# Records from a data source
────

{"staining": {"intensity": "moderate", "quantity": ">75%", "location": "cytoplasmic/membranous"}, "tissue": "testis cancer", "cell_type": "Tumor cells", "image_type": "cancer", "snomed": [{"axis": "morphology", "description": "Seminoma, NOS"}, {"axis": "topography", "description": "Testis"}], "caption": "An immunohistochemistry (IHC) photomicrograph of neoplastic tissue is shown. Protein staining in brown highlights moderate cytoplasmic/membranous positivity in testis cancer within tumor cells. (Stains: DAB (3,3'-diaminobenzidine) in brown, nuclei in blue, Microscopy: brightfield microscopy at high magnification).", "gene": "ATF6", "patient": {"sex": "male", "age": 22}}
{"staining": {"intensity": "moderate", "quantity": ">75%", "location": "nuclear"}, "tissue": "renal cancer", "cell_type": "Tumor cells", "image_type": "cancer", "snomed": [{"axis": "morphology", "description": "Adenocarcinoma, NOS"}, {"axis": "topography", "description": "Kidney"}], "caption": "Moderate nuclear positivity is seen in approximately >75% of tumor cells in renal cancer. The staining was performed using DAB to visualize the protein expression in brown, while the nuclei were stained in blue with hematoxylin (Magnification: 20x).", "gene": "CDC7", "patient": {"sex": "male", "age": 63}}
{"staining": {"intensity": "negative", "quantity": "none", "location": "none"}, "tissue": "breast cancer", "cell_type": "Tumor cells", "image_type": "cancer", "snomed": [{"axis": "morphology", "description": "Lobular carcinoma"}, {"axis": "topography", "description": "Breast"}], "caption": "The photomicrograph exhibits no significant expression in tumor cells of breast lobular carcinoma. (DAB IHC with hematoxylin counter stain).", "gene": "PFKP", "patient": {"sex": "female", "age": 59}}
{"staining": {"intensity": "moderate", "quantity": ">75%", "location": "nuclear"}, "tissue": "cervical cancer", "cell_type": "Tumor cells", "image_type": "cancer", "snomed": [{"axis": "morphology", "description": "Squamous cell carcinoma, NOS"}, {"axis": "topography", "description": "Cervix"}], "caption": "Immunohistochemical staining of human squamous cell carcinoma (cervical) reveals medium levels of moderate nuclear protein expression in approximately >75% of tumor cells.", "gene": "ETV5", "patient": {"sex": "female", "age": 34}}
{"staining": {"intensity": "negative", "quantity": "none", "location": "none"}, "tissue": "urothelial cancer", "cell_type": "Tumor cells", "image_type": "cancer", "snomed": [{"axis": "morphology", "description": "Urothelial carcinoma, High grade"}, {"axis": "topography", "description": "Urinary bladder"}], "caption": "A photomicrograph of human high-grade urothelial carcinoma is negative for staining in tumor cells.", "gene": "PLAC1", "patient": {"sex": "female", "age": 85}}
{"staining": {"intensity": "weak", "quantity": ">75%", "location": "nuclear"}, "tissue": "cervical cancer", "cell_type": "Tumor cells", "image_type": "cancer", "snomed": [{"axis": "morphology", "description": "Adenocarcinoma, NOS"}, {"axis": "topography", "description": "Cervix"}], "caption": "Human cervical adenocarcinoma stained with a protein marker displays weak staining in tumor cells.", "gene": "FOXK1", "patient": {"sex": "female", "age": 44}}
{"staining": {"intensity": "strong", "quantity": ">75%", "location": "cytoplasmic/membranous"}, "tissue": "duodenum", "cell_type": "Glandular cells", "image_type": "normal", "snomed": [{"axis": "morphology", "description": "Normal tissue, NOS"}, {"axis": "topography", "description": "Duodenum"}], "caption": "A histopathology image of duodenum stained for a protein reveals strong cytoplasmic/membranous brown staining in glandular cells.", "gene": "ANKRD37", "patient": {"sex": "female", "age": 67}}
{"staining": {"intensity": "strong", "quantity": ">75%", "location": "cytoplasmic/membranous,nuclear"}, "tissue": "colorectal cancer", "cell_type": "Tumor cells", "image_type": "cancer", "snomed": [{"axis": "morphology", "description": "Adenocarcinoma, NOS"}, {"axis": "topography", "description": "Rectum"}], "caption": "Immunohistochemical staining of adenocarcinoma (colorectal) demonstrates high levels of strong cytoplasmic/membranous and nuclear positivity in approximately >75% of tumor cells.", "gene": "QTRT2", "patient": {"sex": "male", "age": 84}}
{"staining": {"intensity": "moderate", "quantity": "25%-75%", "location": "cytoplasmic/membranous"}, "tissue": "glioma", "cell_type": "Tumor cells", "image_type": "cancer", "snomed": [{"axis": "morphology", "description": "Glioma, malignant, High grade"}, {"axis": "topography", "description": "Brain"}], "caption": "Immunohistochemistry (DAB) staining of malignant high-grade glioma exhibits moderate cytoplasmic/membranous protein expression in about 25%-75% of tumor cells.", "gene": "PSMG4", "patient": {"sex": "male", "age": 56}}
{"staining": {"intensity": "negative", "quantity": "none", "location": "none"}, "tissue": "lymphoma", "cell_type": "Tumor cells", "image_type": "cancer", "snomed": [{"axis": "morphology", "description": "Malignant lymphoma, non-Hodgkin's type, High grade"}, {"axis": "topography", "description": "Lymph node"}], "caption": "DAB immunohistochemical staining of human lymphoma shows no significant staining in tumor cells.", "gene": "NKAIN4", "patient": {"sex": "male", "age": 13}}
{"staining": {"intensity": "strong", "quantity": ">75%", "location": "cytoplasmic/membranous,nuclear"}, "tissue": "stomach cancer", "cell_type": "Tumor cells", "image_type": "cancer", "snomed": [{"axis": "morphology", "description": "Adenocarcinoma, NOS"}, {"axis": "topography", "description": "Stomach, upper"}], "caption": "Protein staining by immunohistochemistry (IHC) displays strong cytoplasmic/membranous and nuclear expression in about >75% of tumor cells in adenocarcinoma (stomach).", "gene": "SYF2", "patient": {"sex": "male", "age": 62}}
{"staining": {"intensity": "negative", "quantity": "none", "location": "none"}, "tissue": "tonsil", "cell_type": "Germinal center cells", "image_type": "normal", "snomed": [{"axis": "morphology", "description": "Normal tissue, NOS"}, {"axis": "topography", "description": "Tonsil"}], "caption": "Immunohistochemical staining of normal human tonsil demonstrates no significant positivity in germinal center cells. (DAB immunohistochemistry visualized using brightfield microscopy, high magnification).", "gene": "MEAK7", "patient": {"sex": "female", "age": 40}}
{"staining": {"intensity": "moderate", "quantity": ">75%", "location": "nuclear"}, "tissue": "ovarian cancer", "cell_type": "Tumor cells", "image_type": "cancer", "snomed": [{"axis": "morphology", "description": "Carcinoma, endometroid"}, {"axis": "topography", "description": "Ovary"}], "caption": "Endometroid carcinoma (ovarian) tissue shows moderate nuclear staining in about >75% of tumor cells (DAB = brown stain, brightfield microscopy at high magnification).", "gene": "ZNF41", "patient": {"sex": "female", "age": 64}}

────

# About this exercise
Search the data and copy each line containing "Normal".

# Written answer
{"staining": {"intensity": "strong", "quantity": ">75%", "location": "cytoplasmic/membranous"}, "tissue": "duodenum", "cell_type": "Glandular cells", "image_type": "normal", "snomed": [{"axis": "morphology", "description": "Normal tissue, NOS"}, {"axis": "topography", "description": "Duodenum"}], "caption": "A histopathology image of duodenum stained for a protein reveals strong cytoplasmic/membranous brown staining in glandular cells.", "gene": "ANKRD37", "patient": {"sex": "female", "age": 67}}
{"staining": {"intensity": "negative", "quantity": "none", "location": "none"}, "tissue": "tonsil", "cell_type": "Germinal center cells", "image_type": "normal", "snomed": [{"axis": "morphology", "description": "Normal tissue, NOS"}, {"axis": "topography", "description": "Tonsil"}], "caption": "Immunohistochemical staining of normal human tonsil demonstrates no significant positivity in germinal center cells. (DAB immunohistochemistry visualized using brightfield microscopy, high magnification).", "gene": "MEAK7", "patient": {"sex": "female", "age": 40}}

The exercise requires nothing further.